Working data
════════
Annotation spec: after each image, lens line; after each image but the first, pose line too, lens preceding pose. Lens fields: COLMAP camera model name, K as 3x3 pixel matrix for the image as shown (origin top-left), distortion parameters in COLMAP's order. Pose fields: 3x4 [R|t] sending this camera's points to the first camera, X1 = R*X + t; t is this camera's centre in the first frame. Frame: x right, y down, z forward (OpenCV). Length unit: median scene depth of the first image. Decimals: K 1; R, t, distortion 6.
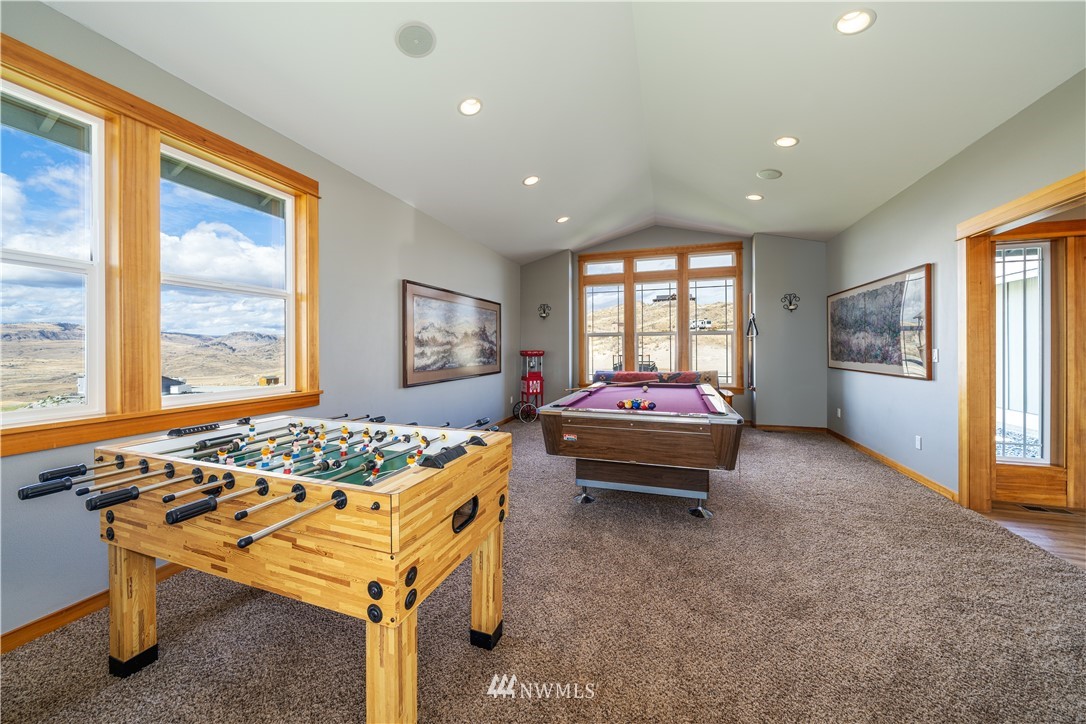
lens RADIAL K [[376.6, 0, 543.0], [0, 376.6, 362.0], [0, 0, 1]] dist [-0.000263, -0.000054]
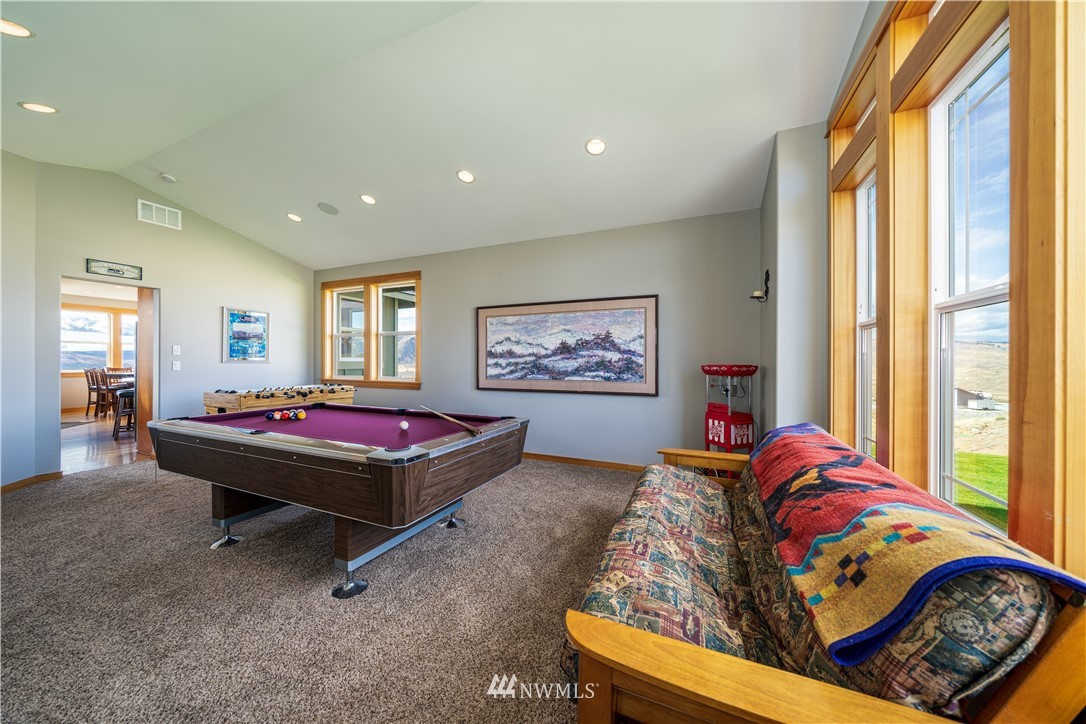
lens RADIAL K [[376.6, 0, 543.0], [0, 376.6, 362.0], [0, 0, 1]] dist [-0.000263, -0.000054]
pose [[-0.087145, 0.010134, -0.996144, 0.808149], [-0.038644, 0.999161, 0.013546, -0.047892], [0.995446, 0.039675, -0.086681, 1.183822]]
════════
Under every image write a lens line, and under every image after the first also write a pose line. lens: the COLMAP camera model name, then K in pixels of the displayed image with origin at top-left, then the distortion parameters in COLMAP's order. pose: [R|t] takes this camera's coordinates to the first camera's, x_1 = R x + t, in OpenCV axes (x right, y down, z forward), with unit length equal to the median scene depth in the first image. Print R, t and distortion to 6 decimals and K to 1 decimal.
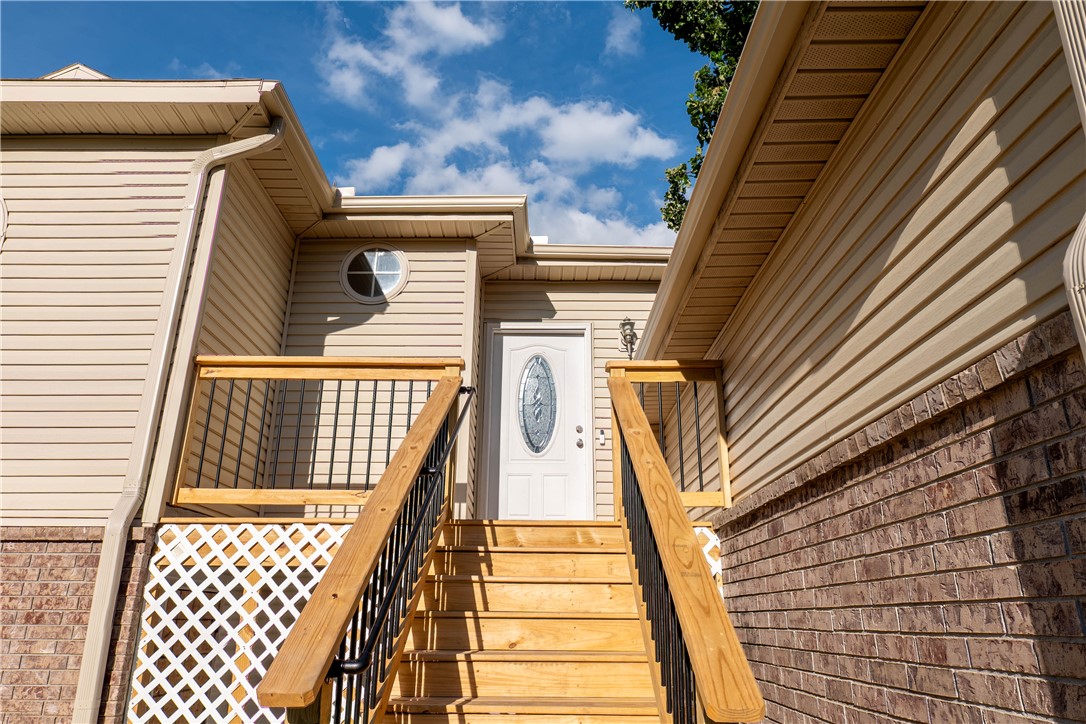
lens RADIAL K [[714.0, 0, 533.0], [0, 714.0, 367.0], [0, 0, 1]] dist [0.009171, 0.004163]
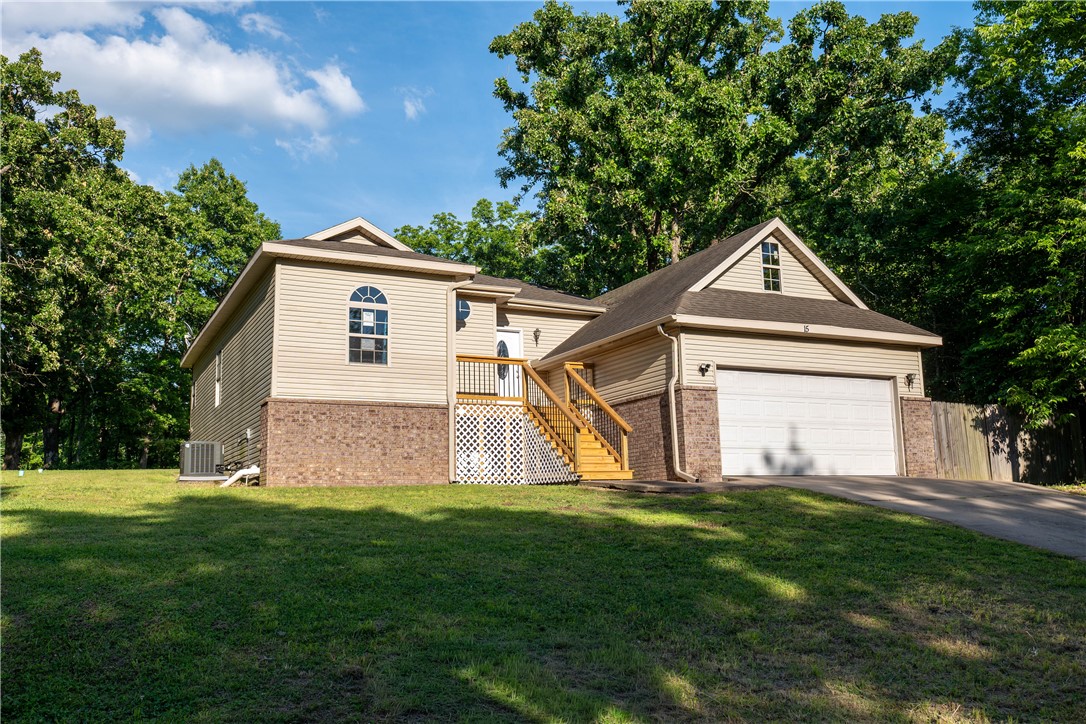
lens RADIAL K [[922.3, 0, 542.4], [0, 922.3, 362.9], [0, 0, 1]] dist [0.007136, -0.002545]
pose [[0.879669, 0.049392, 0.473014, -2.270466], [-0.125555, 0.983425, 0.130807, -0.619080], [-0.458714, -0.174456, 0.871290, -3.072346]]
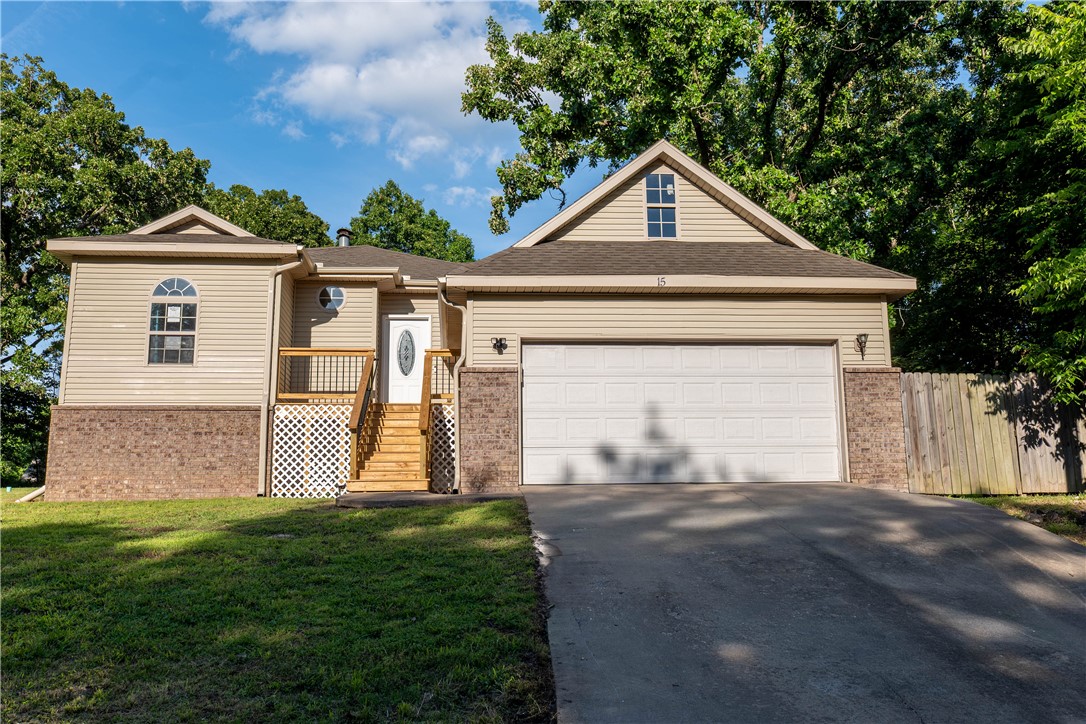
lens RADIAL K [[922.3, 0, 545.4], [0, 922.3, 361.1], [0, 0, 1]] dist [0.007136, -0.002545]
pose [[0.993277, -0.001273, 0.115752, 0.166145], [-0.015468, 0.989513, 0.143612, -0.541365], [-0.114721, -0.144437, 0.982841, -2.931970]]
════════
Reproduce, character for character, all the material from the line containing "Under every image write" down to the line containing "-0.144437, 0.982841, -2.931970]]", including both of those lines, and omit the pictures.

Response area
Under every image write a lens line, and under every image after the first also write a pose line. lens: the COLMAP camera model name, then K in pixels of the displayed image with origin at top-left, then the distortion parameters in COLMAP's order. pose: [R|t] takes this camera's coordinates to the first camera's, x_1 = R x + t, in OpenCV axes (x right, y down, z forward), with unit length equal to the median scene depth in the first image. Print R, t and distortion to 6 decimals and K to 1 decimal.
lens RADIAL K [[714.0, 0, 533.0], [0, 714.0, 367.0], [0, 0, 1]] dist [0.009171, 0.004163]
lens RADIAL K [[922.3, 0, 542.4], [0, 922.3, 362.9], [0, 0, 1]] dist [0.007136, -0.002545]
pose [[0.879669, 0.049392, 0.473014, -2.270466], [-0.125555, 0.983425, 0.130807, -0.619080], [-0.458714, -0.174456, 0.871290, -3.072346]]
lens RADIAL K [[922.3, 0, 545.4], [0, 922.3, 361.1], [0, 0, 1]] dist [0.007136, -0.002545]
pose [[0.993277, -0.001273, 0.115752, 0.166145], [-0.015468, 0.989513, 0.143612, -0.541365], [-0.114721, -0.144437, 0.982841, -2.931970]]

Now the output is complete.